When I was a kid in the 50’s, living in Rochester, New York, during the Christmas season, the post office used to deliver twice a day for a certain number of days.
This year, for the first time, an envelope I sent the same son, was returned to me with a message "Address Doesn't Exist." My son has lived at the same address for at least 30 years, and I have always sent his mail with the same address on the envelope without problem. He lives in a three story brownstone, and there are three different mailboxes for each flat. His is the second floor, which I clearly mark as 2nd floor on the envelope.
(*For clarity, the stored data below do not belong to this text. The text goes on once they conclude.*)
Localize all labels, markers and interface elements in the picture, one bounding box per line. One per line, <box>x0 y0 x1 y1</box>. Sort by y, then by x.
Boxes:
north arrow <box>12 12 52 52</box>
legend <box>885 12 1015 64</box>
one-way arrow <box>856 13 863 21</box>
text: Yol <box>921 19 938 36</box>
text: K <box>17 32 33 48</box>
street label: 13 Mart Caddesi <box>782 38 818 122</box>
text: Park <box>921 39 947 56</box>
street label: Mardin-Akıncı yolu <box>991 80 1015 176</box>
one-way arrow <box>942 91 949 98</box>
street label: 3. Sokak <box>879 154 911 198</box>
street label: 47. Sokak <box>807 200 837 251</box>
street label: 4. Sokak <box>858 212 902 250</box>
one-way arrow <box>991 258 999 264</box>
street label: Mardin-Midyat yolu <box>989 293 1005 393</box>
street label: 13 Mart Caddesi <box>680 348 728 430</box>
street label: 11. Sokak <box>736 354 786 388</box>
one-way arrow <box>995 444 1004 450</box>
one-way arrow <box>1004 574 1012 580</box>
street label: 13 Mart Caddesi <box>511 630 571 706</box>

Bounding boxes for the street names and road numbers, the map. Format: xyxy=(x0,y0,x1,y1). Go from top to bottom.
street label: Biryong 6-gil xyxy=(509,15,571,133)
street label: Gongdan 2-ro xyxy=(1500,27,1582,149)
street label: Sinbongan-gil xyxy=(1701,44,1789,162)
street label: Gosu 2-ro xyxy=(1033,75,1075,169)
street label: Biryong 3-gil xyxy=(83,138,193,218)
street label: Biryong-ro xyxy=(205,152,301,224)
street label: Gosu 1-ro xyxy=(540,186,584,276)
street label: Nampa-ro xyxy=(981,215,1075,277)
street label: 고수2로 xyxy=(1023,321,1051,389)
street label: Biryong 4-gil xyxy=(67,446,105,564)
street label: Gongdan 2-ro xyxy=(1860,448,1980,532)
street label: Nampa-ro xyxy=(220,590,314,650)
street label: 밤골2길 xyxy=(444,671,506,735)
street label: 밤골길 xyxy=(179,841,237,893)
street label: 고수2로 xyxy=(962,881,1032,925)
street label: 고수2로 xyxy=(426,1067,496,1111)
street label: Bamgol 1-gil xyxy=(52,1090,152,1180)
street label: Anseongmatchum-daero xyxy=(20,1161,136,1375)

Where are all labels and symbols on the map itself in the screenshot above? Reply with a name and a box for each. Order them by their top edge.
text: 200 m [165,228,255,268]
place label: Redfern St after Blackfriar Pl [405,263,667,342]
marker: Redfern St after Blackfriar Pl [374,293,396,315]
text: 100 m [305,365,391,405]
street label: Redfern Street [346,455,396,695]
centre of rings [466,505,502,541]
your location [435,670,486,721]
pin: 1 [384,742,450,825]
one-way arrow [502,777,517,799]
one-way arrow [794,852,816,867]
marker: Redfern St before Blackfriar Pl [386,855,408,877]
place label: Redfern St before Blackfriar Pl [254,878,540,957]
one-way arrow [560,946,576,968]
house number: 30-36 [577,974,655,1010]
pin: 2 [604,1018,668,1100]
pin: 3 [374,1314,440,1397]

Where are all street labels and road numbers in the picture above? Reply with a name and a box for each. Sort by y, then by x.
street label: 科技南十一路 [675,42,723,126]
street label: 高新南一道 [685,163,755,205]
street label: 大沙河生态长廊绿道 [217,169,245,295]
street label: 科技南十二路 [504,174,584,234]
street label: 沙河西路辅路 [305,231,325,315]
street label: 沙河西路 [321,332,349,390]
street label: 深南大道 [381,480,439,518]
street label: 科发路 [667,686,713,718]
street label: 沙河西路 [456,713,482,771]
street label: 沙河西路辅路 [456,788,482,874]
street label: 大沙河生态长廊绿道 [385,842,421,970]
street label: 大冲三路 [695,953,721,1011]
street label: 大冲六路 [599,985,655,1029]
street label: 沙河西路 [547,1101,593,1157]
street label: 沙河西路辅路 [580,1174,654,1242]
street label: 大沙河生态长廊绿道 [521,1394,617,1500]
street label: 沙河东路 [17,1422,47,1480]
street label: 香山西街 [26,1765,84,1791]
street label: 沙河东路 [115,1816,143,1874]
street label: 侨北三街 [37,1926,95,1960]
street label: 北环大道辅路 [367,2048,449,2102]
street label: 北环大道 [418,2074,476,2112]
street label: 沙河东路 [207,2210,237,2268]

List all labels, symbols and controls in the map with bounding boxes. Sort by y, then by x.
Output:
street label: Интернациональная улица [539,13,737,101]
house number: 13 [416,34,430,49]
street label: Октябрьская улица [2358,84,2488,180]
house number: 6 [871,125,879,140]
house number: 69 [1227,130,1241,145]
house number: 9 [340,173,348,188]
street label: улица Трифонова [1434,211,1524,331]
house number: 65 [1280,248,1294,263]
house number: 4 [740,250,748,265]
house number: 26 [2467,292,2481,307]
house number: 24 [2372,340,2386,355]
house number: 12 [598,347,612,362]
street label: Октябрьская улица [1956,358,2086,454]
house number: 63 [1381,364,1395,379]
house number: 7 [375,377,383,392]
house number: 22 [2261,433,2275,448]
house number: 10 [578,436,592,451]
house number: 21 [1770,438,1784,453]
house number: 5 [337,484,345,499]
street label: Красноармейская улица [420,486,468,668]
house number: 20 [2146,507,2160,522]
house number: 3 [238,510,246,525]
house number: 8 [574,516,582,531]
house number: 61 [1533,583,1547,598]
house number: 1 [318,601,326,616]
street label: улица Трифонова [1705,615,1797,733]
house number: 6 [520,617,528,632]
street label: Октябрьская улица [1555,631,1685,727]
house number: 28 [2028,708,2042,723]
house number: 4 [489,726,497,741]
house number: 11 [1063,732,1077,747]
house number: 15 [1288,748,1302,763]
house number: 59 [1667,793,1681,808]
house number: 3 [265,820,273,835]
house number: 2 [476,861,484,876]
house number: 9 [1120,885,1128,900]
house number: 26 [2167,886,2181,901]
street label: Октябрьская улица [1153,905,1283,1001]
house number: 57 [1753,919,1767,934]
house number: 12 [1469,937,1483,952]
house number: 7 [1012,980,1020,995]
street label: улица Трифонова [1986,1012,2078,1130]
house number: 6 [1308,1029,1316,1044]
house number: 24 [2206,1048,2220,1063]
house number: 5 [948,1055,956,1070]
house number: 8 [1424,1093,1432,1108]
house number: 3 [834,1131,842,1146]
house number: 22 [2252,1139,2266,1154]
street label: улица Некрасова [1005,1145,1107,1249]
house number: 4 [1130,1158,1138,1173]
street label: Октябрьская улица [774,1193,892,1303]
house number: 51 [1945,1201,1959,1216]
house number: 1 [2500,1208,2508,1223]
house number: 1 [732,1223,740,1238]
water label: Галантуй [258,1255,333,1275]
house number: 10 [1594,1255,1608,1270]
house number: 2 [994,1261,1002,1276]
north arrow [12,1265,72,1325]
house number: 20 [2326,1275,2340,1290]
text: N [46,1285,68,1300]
Dizty USPS delivery people.
Agree we have a government unionized postal system that picks our mail in ballots and does what with them.
OH WAIT 2020 dumpsters with ballots seen on fire.
“I remember when the feds suggested a tax on each email to ‘offset USPS losses.’”
I am seeing a whole lot of AI coming in at the present and I’m willing to bet in the future the computer will be a major part of it as it is already in everyone’s home and/or office. Problem I see is that there will come a time when you will tell Alexa to pay your bills at which time uncle sugar will know all about your acting finances to include your liquid assets. At that point they can put you on your knees with info you would never give them now. A sure sign now is that many companies or transactions can not be done with cash.
Hidden agenda by erasing the cost of USPS using the computer and having access to your soul. And you won’t be able to change it by doing it yourself or using cash to block them because Alexa is going to tell them everything you are, they will have you by the short ones.
wy69
What you wrote above is what I've heard from several relatives who were/have been postal workers for many years. They might not have a problem with privatization, but they have pointed to the Constitution. Many years ago, a post office job was considered a good job. But, nowadays, they mostly deliver packages because the USPS is competing with Amazon, UPS, FedEx. To say the mail carriers are not happy now would be an understatement. Instead of delivering letters, they're mostly delivering big, heavy boxes, and the letter delivery falls behind. They are overworked. Nevertheless, the older ones stay committed to the job. They always say they're hanging in there for the pension, but often they put off retirement. It's like they belong to a brotherhood they don't want to leave. They see their job as important and take their duties seriously. Actually, Clifford from Cheers wasn't far off. (lol) In fact, that actor was used in USPS training videos. I've never watched the Costner movie. I should check it out.
I really enjoyed the guys I worked with.
I had done factory work and hospital cleaning work before, and letter carriers (not the night mail clerks!) were a blue collar elite.
People joke about it all the time but handling huge sums of money, vital documents and registered/insured mail is a lot of responsibility and doing it well was (and should be) a source of pride in a way that humping Bezos’s crap around is not.
Well said. Agreed 100%.
“Because the mail never stops. It just keeps coming and coming and coming, there’s never a let-up. It’s relentless. Every day it piles up more and more and more! And you gotta get it out but the more you get it out the more it keeps coming in. And then the bar code reader breaks and it’s Publishers Clearing House day.”